Vajrapani (Peaceful, Vajra & Bell) | Vajrapani Main Page | Bodhisattva Main Page
Vajrapani is one of the earliest and most recognizable characters of Buddhist art. He is known for carrying a vajra scepter and being a close attendant to the historical Buddha according to the Mahayana Sutras. In Vajrayana Buddhism Vajrapani is entrusted to safeguard all of the Tantra literature and in this regard he is known as Guhyapati - the Lord of Secrets.
Vajrapani has many different forms and appearances beginning with quiescent to semi-wrathful and then completely wrathful. In peaceful appearance he is typically depicted as white, green, or blue in colour, seated or standing. In the seated posture he can be in a relaxed pose with one leg pendant or in vajra posture with the two legs folded together. He is recognizable by the vajra scepter held in the right or left hand in simple form, or he can hold both a vajra and a bell in the two hands. Sometimes the bell is placed on a flower blossom above the left shoulder and the stem held in the relaxed left hand. When he is depicted with both attributes, vajra and bell, placed on flower blossoms over the shoulder then there is a danger of misidentifying the form as the primordial Buddha Vajradhara.

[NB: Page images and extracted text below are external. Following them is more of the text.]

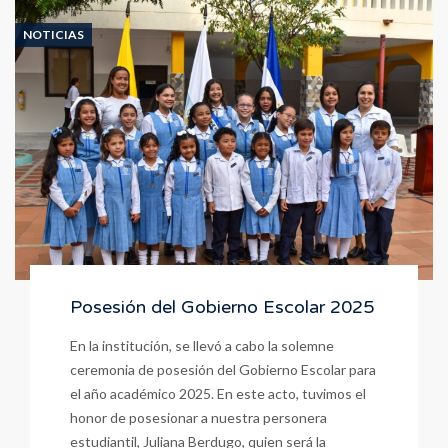
Uniforme
Promoción
NOTICIAS
Seniors
Cowboys
2025
Posesión del Gobierno Escolar 2025
En la institución, se llevó a cabo la solemne
ceremonia de posesión del Gobierno Escolar para
el año académico 2025. En este acto, tuvimos el
honor de posesionar a nuestra personera
estudiantil, Juliana Berdugo, quien será la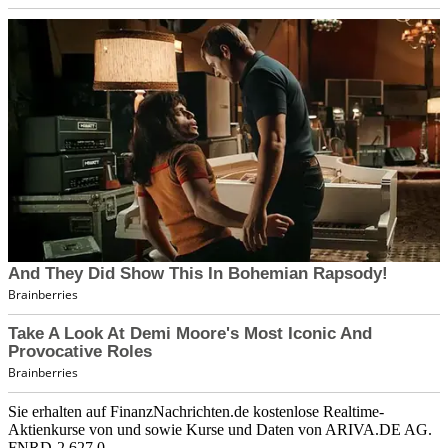
Sie erhalten auf FinanzNachrichten.de kostenlose Realtime-
Aktienkurse von
und
sowie Kurse und Daten von
ARIVA.DE AG
.
FNRD-2.627.0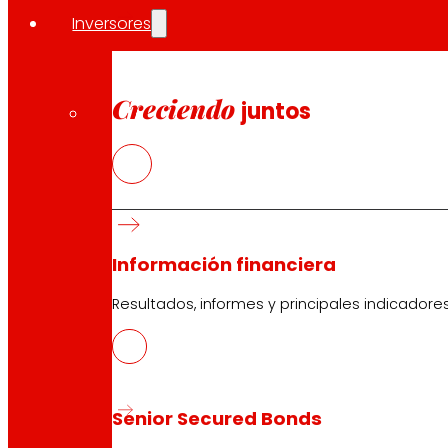
Inversores
Creciendo
juntos
Información financiera
Resultados, informes y principales indicadore
Aportar valor y tener
valores
Estos son nuestros valores, los que inspiran nu
Senior Secured Bonds
Seis principios fundamentales sostienen nuest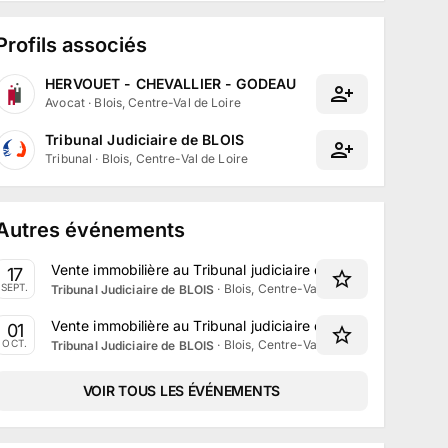
Profils associés
HERVOUET - CHEVALLIER - GODEAU
Avocat
·
Blois, Centre-Val de Loire
Tribunal Judiciaire de BLOIS
Tribunal
·
Blois, Centre-Val de Loire
Autres événements
Vente immobilière au Tribunal judiciaire de Blois le 17 Sep
17
·
Blois, Centre-Val de Loire
SEPT.
Tribunal Judiciaire de BLOIS
Vente immobilière au Tribunal judiciaire de Blois le 1er Oct
01
·
Blois, Centre-Val de Loire
OCT.
Tribunal Judiciaire de BLOIS
VOIR TOUS LES ÉVÉNEMENTS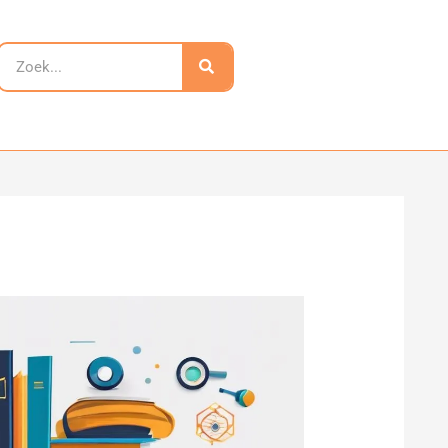
Zoeken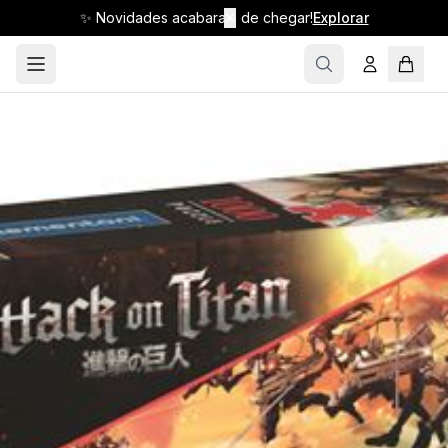
✨ Novidades acabaram de chegar!
✕
Explorar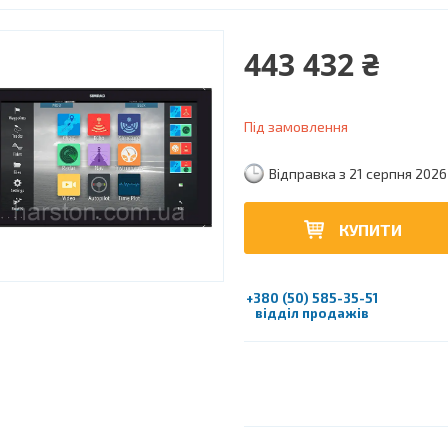
443 432 ₴
Під замовлення
Відправка з 21 серпня 2026
КУПИТИ
+380 (50) 585-35-51
відділ продажів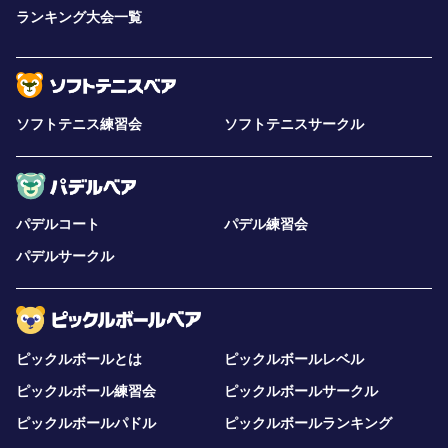
ランキング大会一覧
ソフトテニス練習会
ソフトテニスサークル
パデルコート
パデル練習会
パデルサークル
ピックルボールとは
ピックルボールレベル
ピックルボール練習会
ピックルボールサークル
ピックルボールパドル
ピックルボールランキング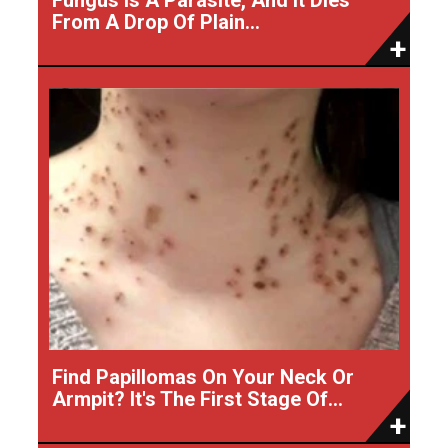
From A Drop Of Plain...
Find Papillomas On Your Neck Or
Armpit? It's The First Stage Of...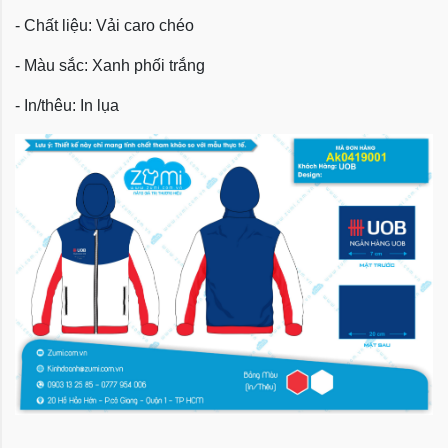
- Chất liệu: Vải caro chéo
- Màu sắc: Xanh phối trắng
- In/thêu: In lụa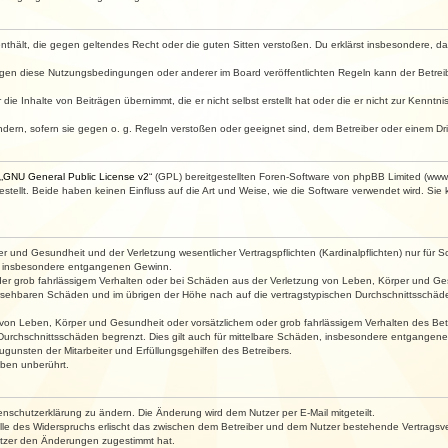
e enthält, die gegen geltendes Recht oder die guten Sitten verstoßen. Du erklärst insbesondere, 
egen diese Nutzungsbedingungen oder anderer im Board veröffentlichten Regeln kann der Betre
die Inhalte von Beiträgen übernimmt, die er nicht selbst erstellt hat oder die er nicht zur Kenn
ndern, sofern sie gegen o. g. Regeln verstoßen oder geeignet sind, dem Betreiber oder einem D
„
GNU General Public License v2
“ (GPL) bereitgestellten Foren-Software von phpBB Limited (ww
ellt. Beide haben keinen Einfluss auf die Art und Weise, wie die Software verwendet wird. Si
 und Gesundheit und der Verletzung wesentlicher Vertragspflichten (Kardinalpflichten) nur für Sc
wie insbesondere entgangenen Gewinn.
der grob fahrlässigem Verhalten oder bei Schäden aus der Verletzung von Leben, Körper und Ges
rhersehbaren Schäden und im übrigen der Höhe nach auf die vertragstypischen Durchschnittsschäde
von Leben, Körper und Gesundheit oder vorsätzlichem oder grob fahrlässigem Verhalten des Betr
Durchschnittsschäden begrenzt. Dies gilt auch für mittelbare Schäden, insbesondere entgangen
gunsten der Mitarbeiter und Erfüllungsgehilfen des Betreibers.
ben unberührt.
enschutzerklärung zu ändern. Die Änderung wird dem Nutzer per E-Mail mitgeteilt.
lle des Widerspruchs erlischt das zwischen dem Betreiber und dem Nutzer bestehende Vertragsverh
utzer den Änderungen zugestimmt hat.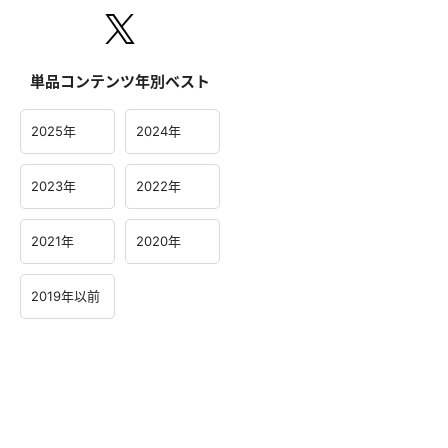
単品コンテンツ年別ベスト
2025年
2024年
2023年
2022年
2021年
2020年
2019年以前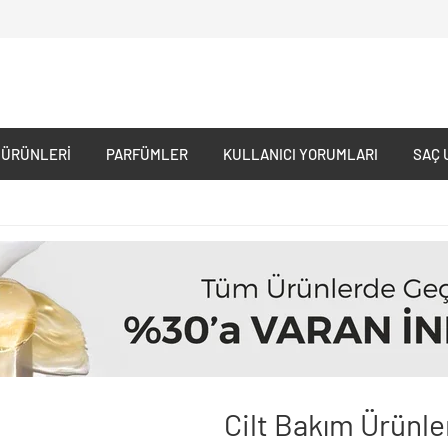
 ÜRÜNLERI
PARFÜMLER
KULLANICI YORUMLARI
SAÇ 
Cilt Bakım Ürünle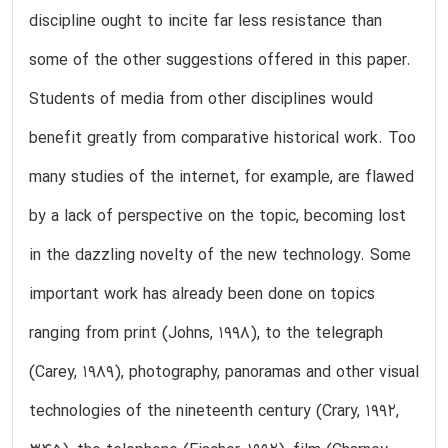
discipline ought to incite far less resistance than
some of the other suggestions offered in this paper.
Students of media from other disciplines would
benefit greatly from comparative historical work. Too
many studies of the internet, for example, are flawed
by a lack of perspective on the topic, becoming lost
in the dazzling novelty of the new technology. Some
important work has already been done on topics
ranging from print (Johns, 1998), to the telegraph
(Carey, 1989), photography, panoramas and other visual
technologies of the nineteenth century (Crary, 1992,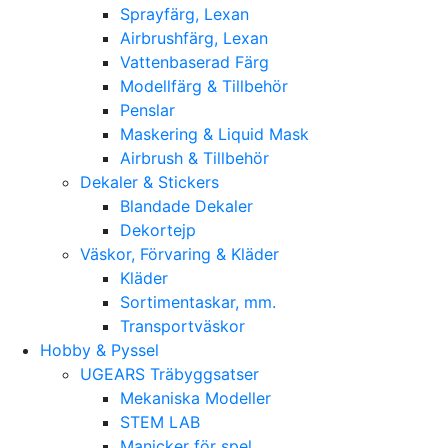
Sprayfärg, Lexan
Airbrushfärg, Lexan
Vattenbaserad Färg
Modellfärg & Tillbehör
Penslar
Maskering & Liquid Mask
Airbrush & Tillbehör
Dekaler & Stickers
Blandade Dekaler
Dekortejp
Väskor, Förvaring & Kläder
Kläder
Sortimentaskar, mm.
Transportväskor
Hobby & Pyssel
UGEARS Träbyggsatser
Mekaniska Modeller
STEM LAB
Manicker för spel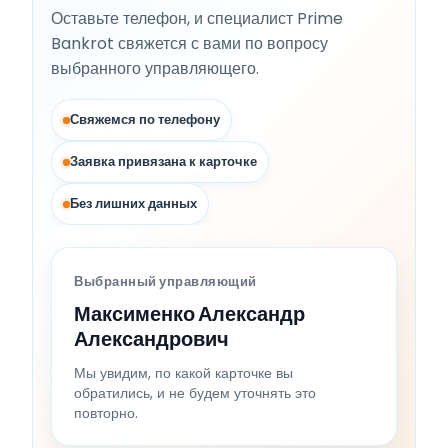
Оставьте телефон, и специалист Prime
Bankrot свяжется с вами по вопросу
выбранного управляющего.
Свяжемся по телефону
Заявка привязана к карточке
Без лишних данных
Выбранный управляющий
Максименко Александр
Александрович
Мы увидим, по какой карточке вы
обратились, и не будем уточнять это
повторно.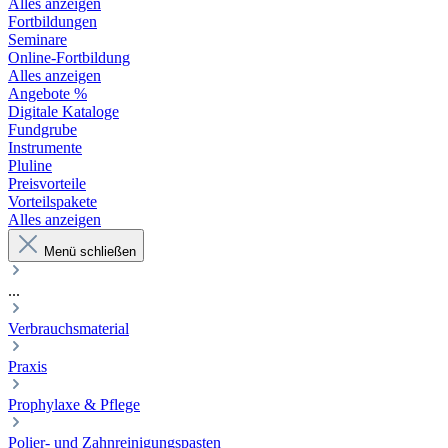
Alles anzeigen
Fortbildungen
Seminare
Online-Fortbildung
Alles anzeigen
Angebote %
Digitale Kataloge
Fundgrube
Instrumente
Pluline
Preisvorteile
Vorteilspakete
Alles anzeigen
Menü schließen
...
Verbrauchsmaterial
Praxis
Prophylaxe & Pflege
Polier- und Zahnreinigungspasten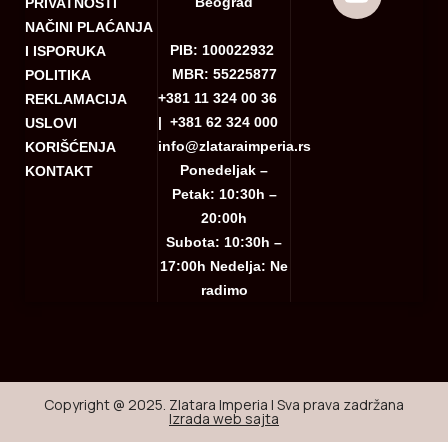
Beograd
PRIVATNOSTI
NAČINI PLAĆANJA
PIB: 100022932
I ISPORUKA
MBR: 55225877
POLITIKA
+381 11 324 00 36
REKLAMACIJA
|
+381 62 324 000
USLOVI
info@zlataraimperia.rs
KORIŠĆENJA
Ponedeljak –
KONTAKT
Petak: 10:30h –
20:00h
Subota: 10:30h –
17:00h Nedelja: Ne
radimo
Copyright @ 2025. Zlatara Imperia | Sva prava zadržana
Izrada web sajta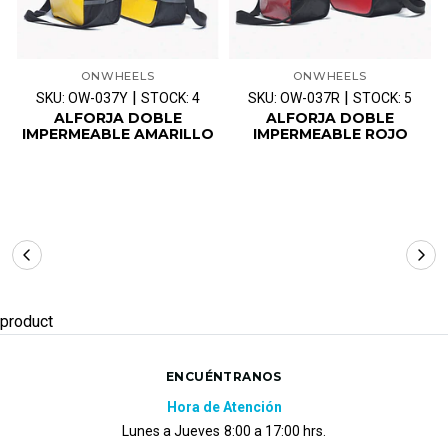
ONWHEELS
ONWHEELS
|
|
SKU: OW-037Y
STOCK: 4
SKU: OW-037R
STOCK: 5
ALFORJA DOBLE
ALFORJA DOBLE
IMPERMEABLE AMARILLO
IMPERMEABLE ROJO
product
ENCUÉNTRANOS
Hora de Atención
Lunes a Jueves
8:00 a 17:00 hrs.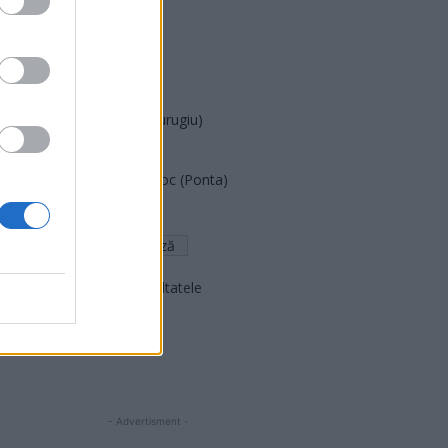
PUSL (D. Voiculescu)
PNȚCD (Pavelescu)
PNCR (Terheș)
Partidul Patrioților (Surugiu)
FAR (Coarnă)
România pe Primul Loc (Ponta)
Altul
Arată rezultatele
Arhiva sondajelor
- Advertisment -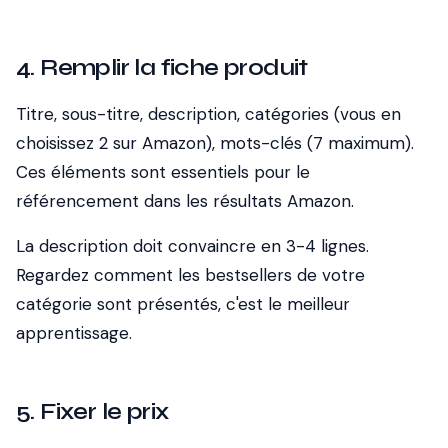
4. Remplir la fiche produit
Titre, sous-titre, description, catégories (vous en
choisissez 2 sur Amazon), mots-clés (7 maximum).
Ces éléments sont essentiels pour le
référencement dans les résultats Amazon.
La description doit convaincre en 3-4 lignes.
Regardez comment les bestsellers de votre
catégorie sont présentés, c'est le meilleur
apprentissage.
5. Fixer le prix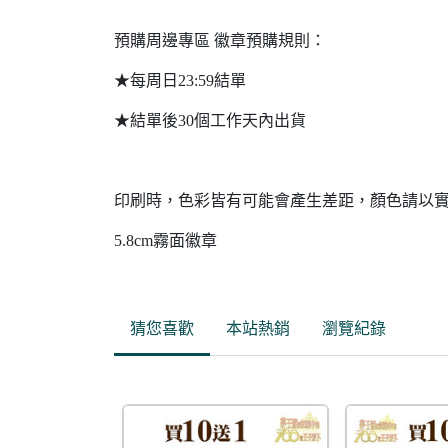
預購周邊專區 徽章預購規則：
★每周日23:59結單
★結單後30個工作天內出貨
印刷時，色彩皆有可能會產生差距，顏色請以
5.8cm霧面徽章
猜您喜歡
本站熱銷
瀏覽紀錄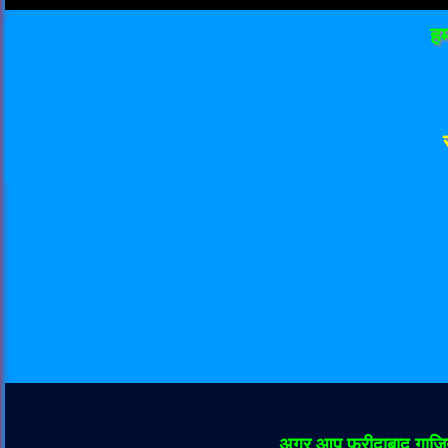
हम
अगर आप फ़रीदाबाद गाज़िय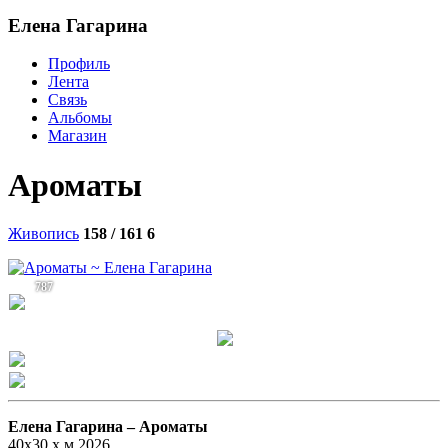
Елена Гагарина
Профиль
Лента
Связь
Альбомы
Магазин
Ароматы
Живопись
158 / 161
6
787
Елена Гагарина –
Ароматы
40х30 х.м 2026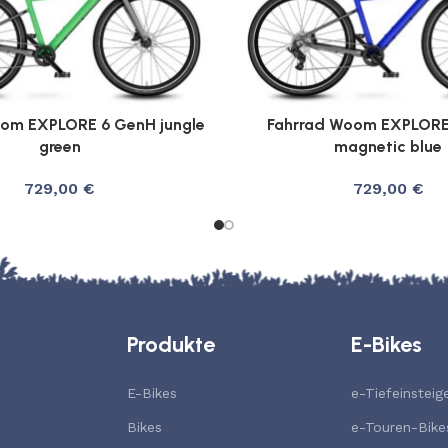
om EXPLORE 6 GenH jungle
Fahrrad Woom EXPLORE
green
magnetic blue
729,00
€
729,00
€
Produkte
E-Bikes
E-Bikes
e-Tiefeinsteig
Bikes
e-Touren-Bike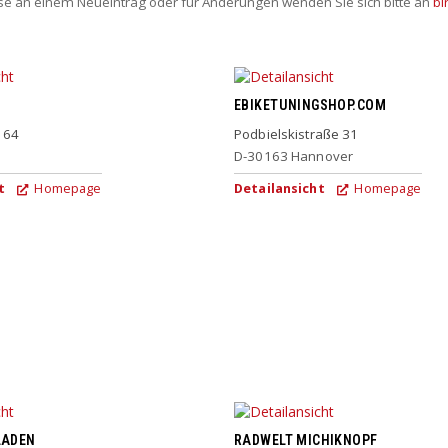
sse an einem Neueintrag oder für Änderungen wenden Sie sich bitte an
bi
EBIKETUNINGSHOP.COM
 64
Podbielskistraße 31
D-30163
Hannover
t
Homepage
Detailansicht
Homepage
LADEN
RADWELT MICHIKNOPF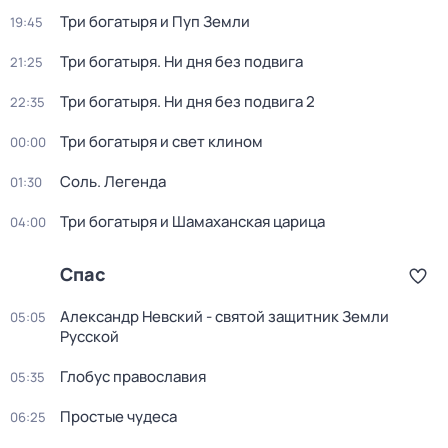
Три богатыpя и Пyп Земли
19:45
Три богатыря. Ни дня без подвига
21:25
Три богатыря. Ни дня без подвига 2
22:35
Три богaтыpя и свет клином
00:00
Соль. Легенда
01:30
Три богатыря и Шамаханская царица
04:00
Спас
Александр Невский - святой защитник Земли
05:05
Русской
Глобус православия
05:35
Простые чудеса
06:25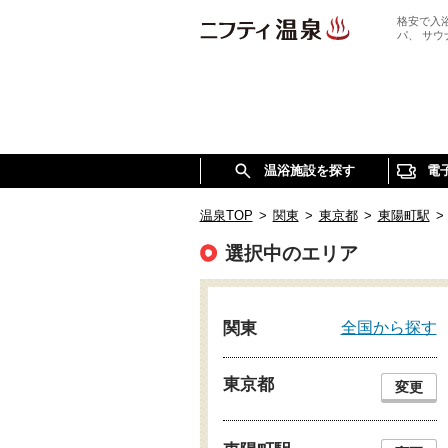
格安で入
パ、 サ
温浴施設を探す
電
温泉TOP
>
関東
>
東京都
>
東陽町駅
>
選択中のエリア
全国から探す
関東
東京都
変更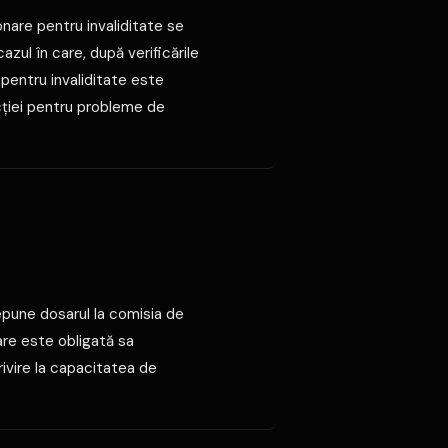
nare pentru invaliditate se
cazul în care, după verificările
entru invaliditate este
cţiei pentru probleme de
epune dosarul la comisia de
are este obligată sa
privire la capacitatea de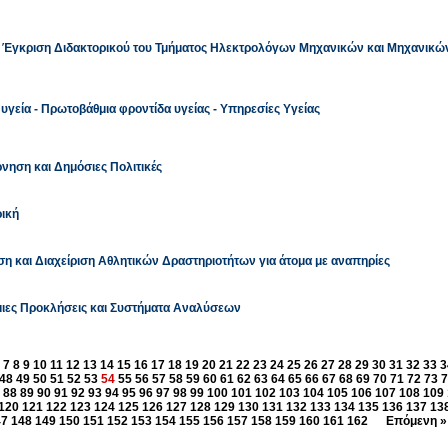
: Έγκριση Διδακτορικού του Τμήματος Ηλεκτρολόγων Μηχανικών και Μηχανικώ
υγεία - Πρωτοβάθμια φροντίδα υγείας - Υπηρεσίες Υγείας
νηση και Δημόσιες Πολιτικές
ρική
η και Διαχείριση Αθλητικών Δραστηριοτήτων για άτομα με αναπηρίες
μιες Προκλήσεις και Συστήματα Αναλύσεων
7
8
9
10
11
12
13
14
15
16
17
18
19
20
21
22
23
24
25
26
27
28
29
30
31
32
33
3
48
49
50
51
52
53
54
55
56
57
58
59
60
61
62
63
64
65
66
67
68
69
70
71
72
73
7
88
89
90
91
92
93
94
95
96
97
98
99
100
101
102
103
104
105
106
107
108
109
120
121
122
123
124
125
126
127
128
129
130
131
132
133
134
135
136
137
13
47
148
149
150
151
152
153
154
155
156
157
158
159
160
161
162
Επόμενη »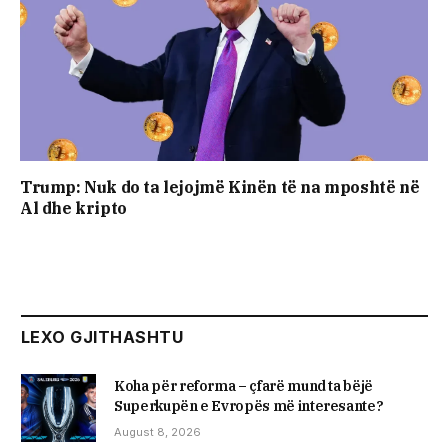
Trump: Nuk do ta lejojmë Kinën të na mposhtë në
Al dhe kripto
LEXO GJITHASHTU
Koha për reforma – çfarë mund ta bëjë
Superkupën e Evropës më interesante?
August 8, 2026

Vajrapani and the Tantric meditational deity Vajrasattva can easily be confused because they can have the same identical appearance. The only possible way to distinguish between the two is through inscriptions written on the base of a sculpture, or if a painted composition, then through a study of the iconographic context and related deities in a composition, along with any inscriptions. Vajrapani is by far the earlier figure in Buddhist narrative and Vajrasattva only arises from the later Tantra literature as a meditational deity. It is very likely that Vajrasattva is modeled on the form and some of the function that was originated in the character of Vajrapani.
A peaceful Vajrapani, generally in a blue or green colour, is one of the group of Eight Great Bodhisattvas, also known as the Heart-sons of Buddha Shakyamuni. These are principally derived from the Mahayana Sutras and represent the best and brightest of the bodhisattva followers. There is also a system of sixteen great bodhisattvas but they are not commonly depicted in art.
In depictions and sets of paintings, or sculpture of the Eight Bodhisattvas, Vajrapani holds either a vajra scepter alone or a vajra and a bell. There is no standard iconography for these presentations and their appearance depends mostly on the artist and regional tradition.
In an important Kriya classification Tantric mandala Vajrapani is placed with Manjushri and Lokeshvara as the triad of the Lords of the Three Families and is described as "In the north is Guhyapati [Vajrapani], blue, the right [hand] holds a vajra to the heart and the left a bell supported at the hip, seated in sattva posture."
In the Sarvadurgati Parishodhana Tantra there are four mandalas that depict a peaceful Vajrapani, white in colour, at the center. They are Mind-Vajrapani with four deities, Vajrapani and the Four Direction Kings, Vajrapani and the Eight Dikpalas, and Vajrapani and the Eight Great Nagas.
In the Mitra Gyatsa of Mitra Yogin there is a peaceful form of Vajrapani, white, with a surrounding complement of twelve retinue deities. This is known as the Vajrapani Thirteen Deity Mandala.